La championne n’a en effet jamais été contrôlée positive. Son premier record, elle le bat en 2010 à Bruxelles en établissant un nouveau record du monde junior du 3 000 m steeple. Mais elle délaisse ensuite cette distance pour se consacrer au 5 000 m. En 2013, elle remporte une première médaille aux Mondiaux dans cette épreuve en se classant troisième à Moscou, puis deux ans plus tard, elle monte sur la plus haute marche du podium à Pékin.
Malgré ses bons résultats, la jeune Éthiopienne, âgée de 24 ans, était jusqu’à présent dans l’ombre de sa compatriote et idole Tirunesh Dibaba, triple médaillé d’or aux JO et quintuple championne du monde. "Je me disais : ‘Est-ce qu’un jour je ferai comme elle ?’", avait confié Almaz Ayana à l’AFP.
Vers un second record du monde ?
Mais cette admiration s’est très vite transformée en rivalité entre Ayana, née dans la région de Benishangum-Gumuz dans l’ouest de l’Éthiopie et Dibaba, originaire de Bekoji, une petite ville des hauts plateaux, fief des meilleurs athlètes du pays. Sur et en dehors de la piste, les deux femmes ne s’apprécient guère. Mais pendant deux ans, elles n’ont pas eu l’occasion de s’affronter en raison de la grossesse de Dibaba. Pour leurs grandes retrouvailles lors du 10 000 m à Rio, la course a tourné à l’avantage de la plus jeune, qui semble désormais en passe de détrôner son aîné.
Au Brésil, Almaz Ayana a l’occasion de suivre ses traces en réalisant un doublé.
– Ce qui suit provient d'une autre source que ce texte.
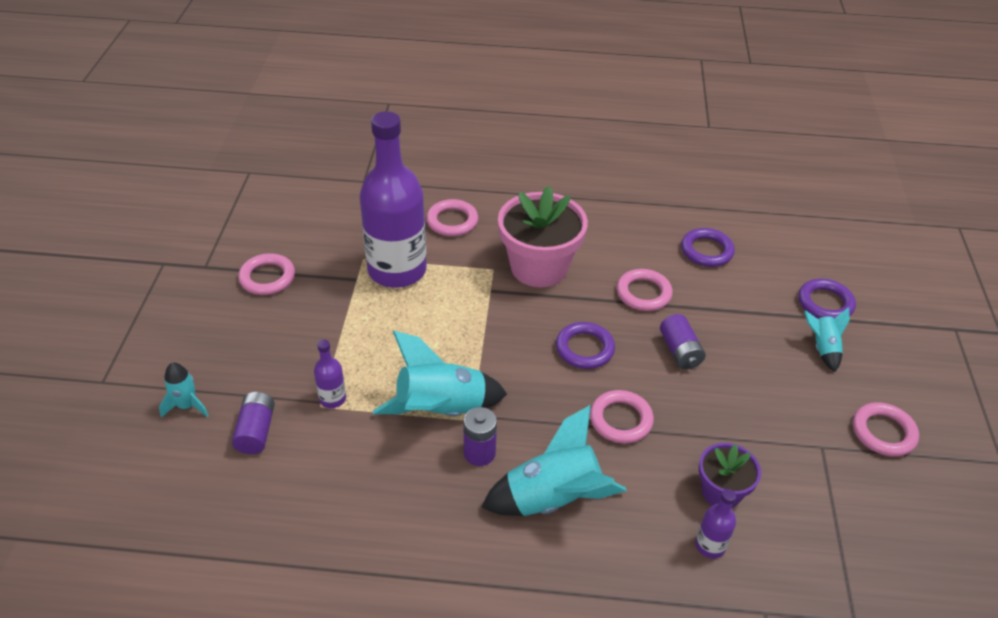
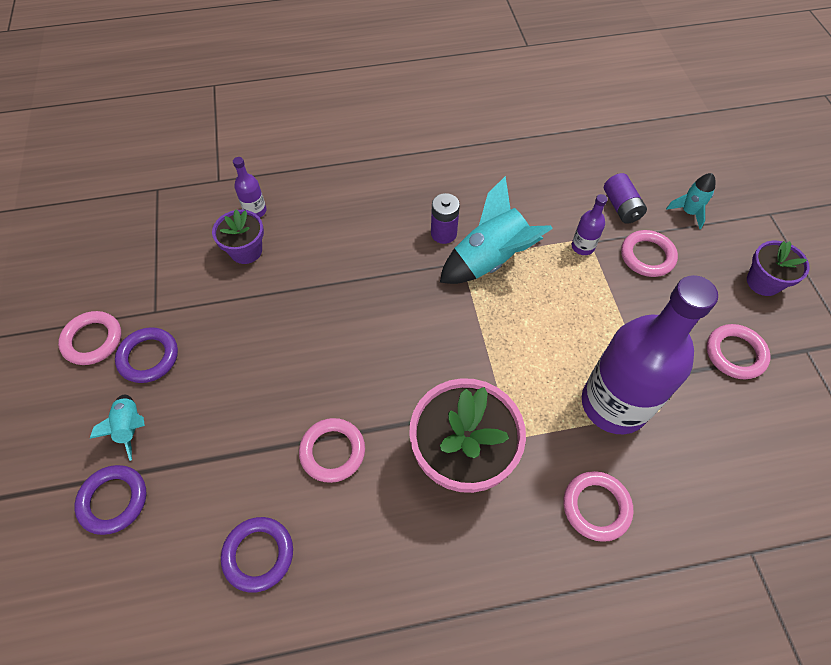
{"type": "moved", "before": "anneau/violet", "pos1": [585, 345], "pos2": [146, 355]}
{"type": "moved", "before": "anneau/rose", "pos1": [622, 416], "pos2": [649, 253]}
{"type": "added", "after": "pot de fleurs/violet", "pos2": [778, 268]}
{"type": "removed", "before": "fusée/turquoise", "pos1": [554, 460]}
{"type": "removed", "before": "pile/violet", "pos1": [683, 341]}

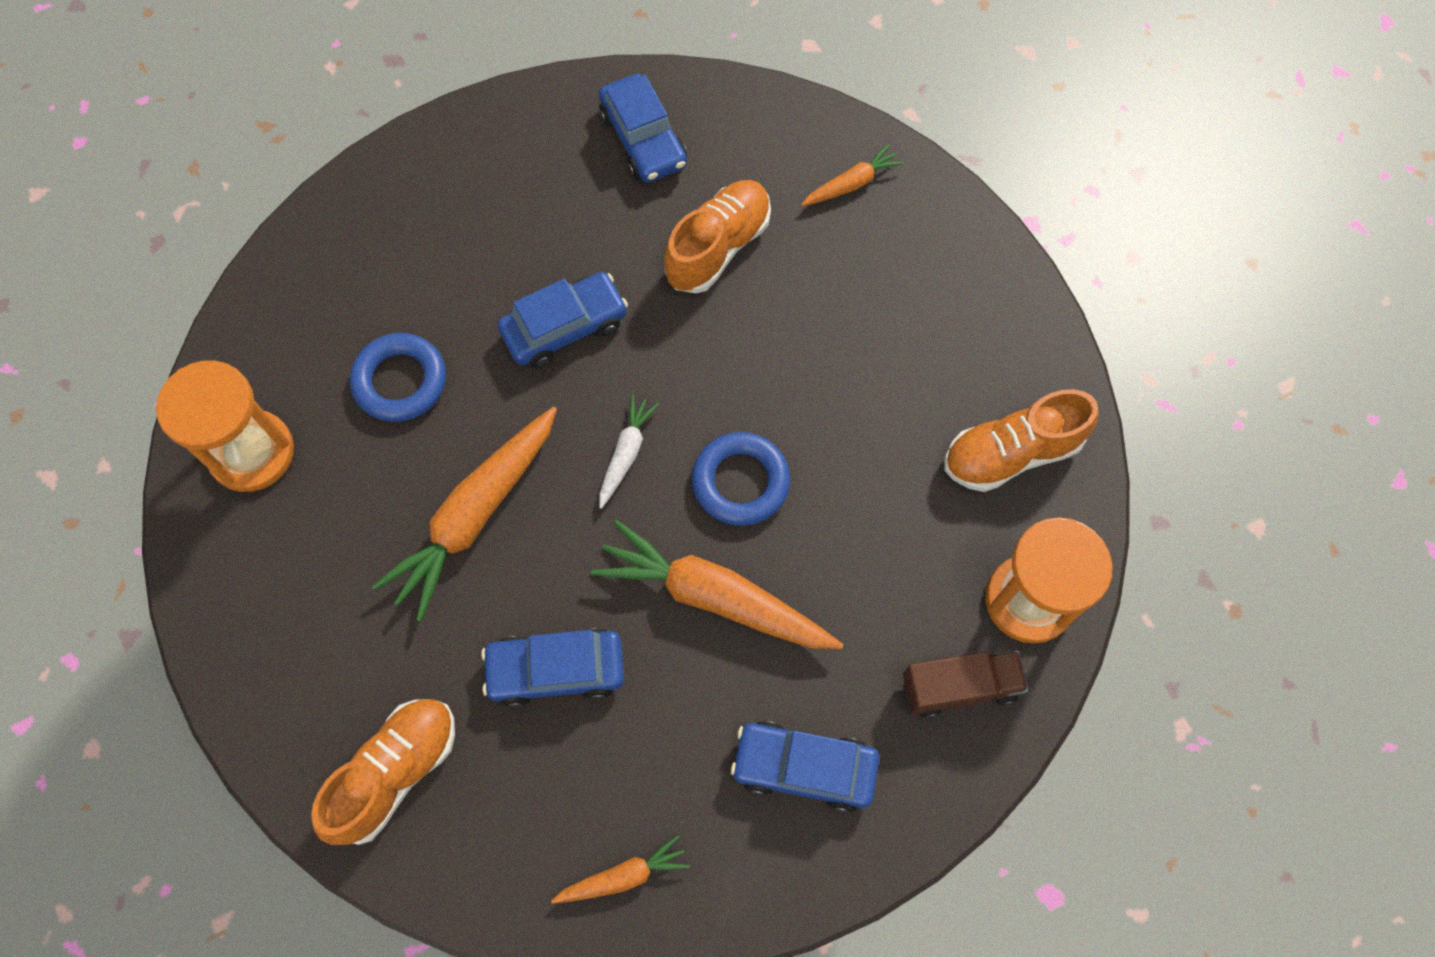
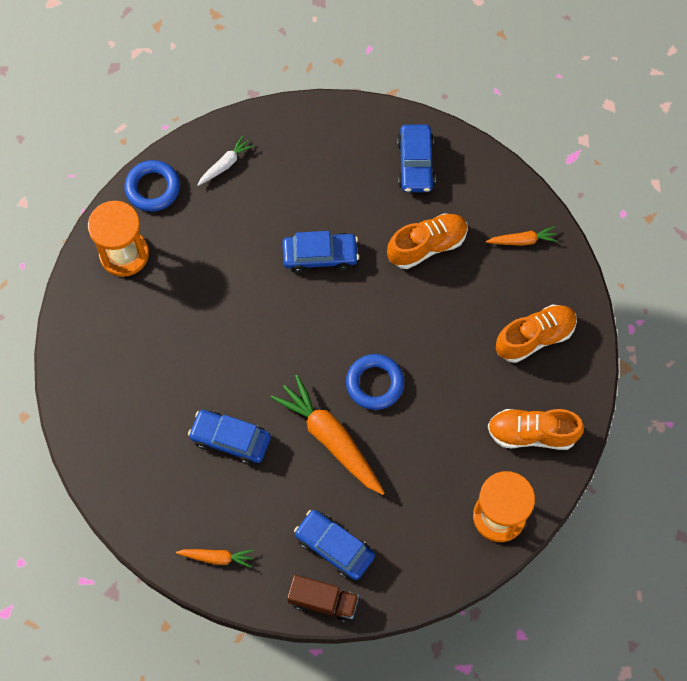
{"type": "moved", "before": "anneau/bleu", "pos1": [398, 377], "pos2": [152, 186]}
{"type": "moved", "before": "carotte/blanc", "pos1": [629, 451], "pos2": [225, 160]}
{"type": "moved", "before": "camion/marron", "pos1": [965, 684], "pos2": [323, 599]}
{"type": "moved", "before": "chaussure/orange", "pos1": [383, 772], "pos2": [536, 334]}
{"type": "removed", "before": "carotte/orange", "pos1": [464, 514]}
Qualifiée pour la finale du 5 000 m qui a lieu vendredi, elle pourrait aussi se payer le luxe de battre un second record du monde en l'espace d'une semaine. Un record détenu depuis 2008 par Tirunesh Dibaba (14’11’’15), qui, elle, ne sera pas de la finale. En juin dernier déjà lors du meeting de Rome, Almaz Ayan avait failli le dépasser en courant cette distance en 14’12’’59, à seulement une seconde de son idole.